Obama’s Voice, Romney’s Mystery

Photograph by Bill Pugliano/Getty Images

Voting at Carleton Middle School on Nov. 6, 2012 in Sterling Heights, Michigan.

Julianna Goldman and Lisa Lerer have traveled with President Barack Obama and Republican Mitt Romney through a long and hard-fought campaign. At campaign’s end, the two Bloomberg reporters have tales to tell about the candidates and a long road:

President Barack Obama was losing his voice, Goldman reports today, and for him that was a good sign.

“Even though my voice is getting kind of hoarse, I’ve still got a spring in my step,” Obama said in Cleveland at the end of a 48-hour marathon campaign swing late last month. “We’re fighting for the future. I’ve come to Ohio today to ask you for your vote.”

It was during that two-day, multi-battleground state sprint when, for the first time, the president showed he was willing to fight for his re-election. He had approached much of the campaign against Republican Mitt Romney with a sense of near- contempt for his opponent as though he could defeat him without much struggle, a posture that verged on arrogance.

At no point was that more vivid than during the first debate, when the president risked losing a second term with a somnolent 90-minute performance that left his backers dumbstruck and gave Romney’s supporters the energy they’d been lacking. After that night, aides said, Obama was smacked in the face with the potential for loss and it jolted him from his stasis.

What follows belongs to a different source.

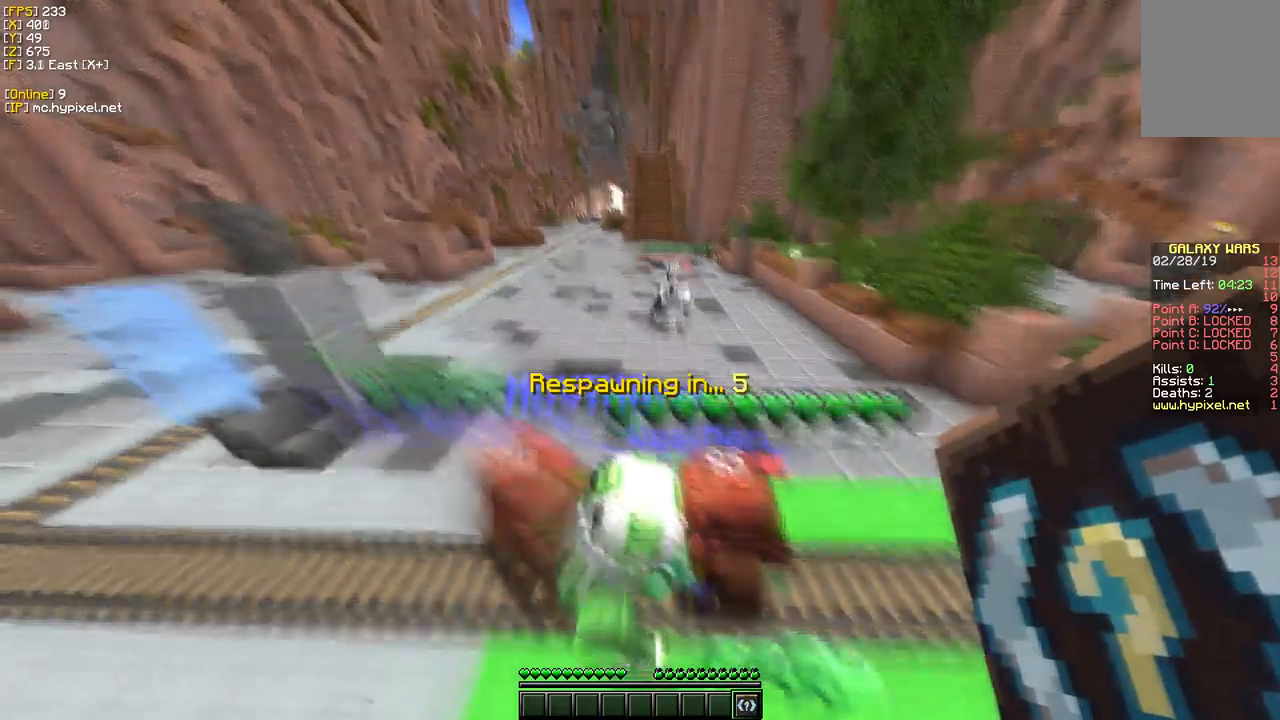
{"keys": [], "mouse": [], "events": [[267, "d", "up"], [317, "w", "up"]]}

A hoarse voice has often been the byproduct of his struggle for political survival. It showed in 2008 when he clinched the Iowa caucuses and again when he won enough delegates in the North Carolina and Indiana primaries to cement the Democratic Party’s presidential nomination

Twenty-four hours before Election Day, Lerer reports today,  the man at the front of the plane remained a mystery.

“I need your vote. I need your work,” Mitt Romney implored enthusiastic supporters from Florida to New Hampshire. “Walk with me. Walk with me together,” he said, while standing perfectly straight, an eye on the teleprompter, staying precisely on script.

Yet, with more than a decade of national exposure, hundreds of thousands of ads and life without private moments, Romney has remained largely inscrutable. To voters, the journalists traveling with him for almost two years and even some of his staff, the Republican nominee has revealed little beyond his campaign-crafted images as a business technocrat and family man. Should he lose his bid for the White House tonight, friends and supporters say, that opacity may be among the reasons.

In another election season, Romney’s reserve may have been more of a drag. The 2012 race is as much a referendum on President Barack Obama and a troubled economy as it is a choice for Romney. Aides say their campaign’s message is as much about the moment as it is the man.